First up, BOUNDARIES!!! I see this allll the time in my mom groups and inner circle- new or first time moms stressing about how to tell Granma, Uncle, Dad that Baby makes the rules and the rest of us get in where we fit in. Ok, not literally but basically. It is VERY stressful to be the only, or one of the only, people in your family that doesn’t pop, force public displays of affection, gratitude, or fake positivity; trust me, I know. However, stress does not mean succumb! If you set a rule for your family then you stand on that rule and enforce it. Full stop! My favorite way to assert my boundaries is by repeating it simply then saying “Which one of us got the stitches?!” with a light laugh. That simple phrase lets my family- and myself & child- know that I’m not going to repeat myself and that the boundary has been set. Find you a “stitches” phrase and practice it before you get into the Holiday Hustle.
Next up, GIFTS! Do NOT let social media, extravagntly showy family, or even “ungrateful” (we’ll talk about this later) kids bully you into going into debt over Christsmas gifts! If you’re a last minute mommy like so many others: pace yourself! Your child does not need every “cute” thing that you see or they pick up. (Talking to myself here!) Since having Bean and seeing how outwardly loved and spoiled she is, I decided to take a Montessori approach to gift giving. First and foremost, see what your kid actually plays with and what piques their interest. Do they have 1-3 of these toys or items that are working, can be fixed, or are still age appropriate? If so, don’t buy another. Secondly, make a list. The list should consist of: Something to WEAR, Something to READ, Something they NEED, Something they WANT, and Something to DO. Now, you can choose the numbers of each item but I’ll start doing 5 Wears (Clothes, pjs, shoes), 4 Needs, 3 Wants (can be 1 big ticket item + 2 small), 2 Reads, and 1 Do (zoo trip). I also rotate her toys out almost monthly so she’ll be opening some birthday presents for Christmas while some Christmas presents go outside until next month. Rotating toys keeps them fresh, in good shape, and prolongs your child’s excitement for the toy.

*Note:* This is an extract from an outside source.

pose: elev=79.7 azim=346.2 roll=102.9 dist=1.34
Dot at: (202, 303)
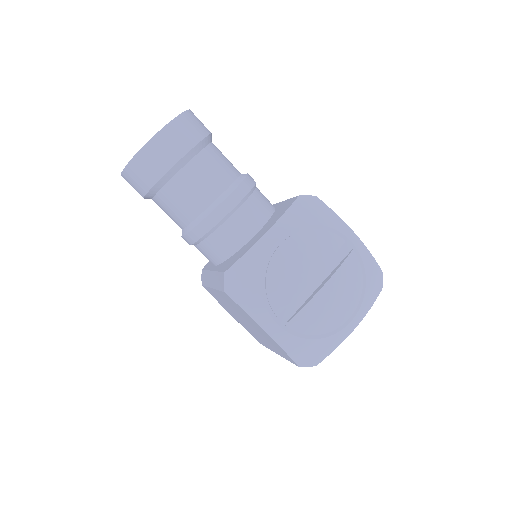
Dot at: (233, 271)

Let’s talk PLAYING, yea? If you know me, you know I’m a goofball. Literally all I do is laugh- there is a reason for that! I get past my fears and anxiety by cracking a joke or finding a laughable deflector. I tell everybody to “laugh through the horror” cause it really does help. When your family is dog piling your parenting style, child’s behavior, weight, etc just laugh and say something snarky in response. They’ll either catch the hint and back off right then or they won’t but at least you’ll have gotten your quip in and can feel a bit better about yourself. When your child’s behavior is driving you straight up the tree, get eye level with them and just start playing. Grab a toy, ask for a hug then grab them up into a bear hug, wrestle, play PattyCake, whatever you have to do to PLAY! Laughter and childlike play give your brain and emotions a moment to calm down and regulate. Try it!
Ok now on to the Santa in the room- behavior. First, it’s important to remember that there are NO BAD KIDS just bad behavior and that misbehavior is miscommunication. Your child is not taking all the ornaments off the tree to spite you; they’re probably bored and exploring cause and effect. Give them something to throw and practice placing and removing. Dollar Tree has great felt trees for this and you can see them in action on my Instagram. If you’re taking pictures with Santa and your child hits him or starts crying, jump in and consider your child’s emotions. Are they possibly (likely) uncomfortable, anxious, or outright scared? Think of how you would feel if you were forced to flick it up with a stranger while your caregiver stood by and laughed. Are you at grandma’s house and baby or toddler or child won’t stop touching stuff? Are they maybe exploring all of the new things Grandma has set out for Christmas? Probably. Does that make it okay for them to touch, and possibly break, these things though? No. Ask Grandma for a safe place out of the child’s reach to put the most important decorations. For the things that can’t be moved, try to create a barrier around them or watch for what sensory pleasure the item is giving. Is the pinecone a cool new texture that can be recreated or satiated by going outside? Are the wrapped presents making a cool crinkly sound that can be recreated by crumbling foil or scrap wrapping paper? I bet it can.
Moral of the story: get in front of the behaviors you don’t want to see, your and your child’s comfort is more important than an elder’s hurt feelings, play and laugh through every obstacle, and enjoy the holidays. Nothing is ever as bad as it seems when you get through it. I’ll be checking on you!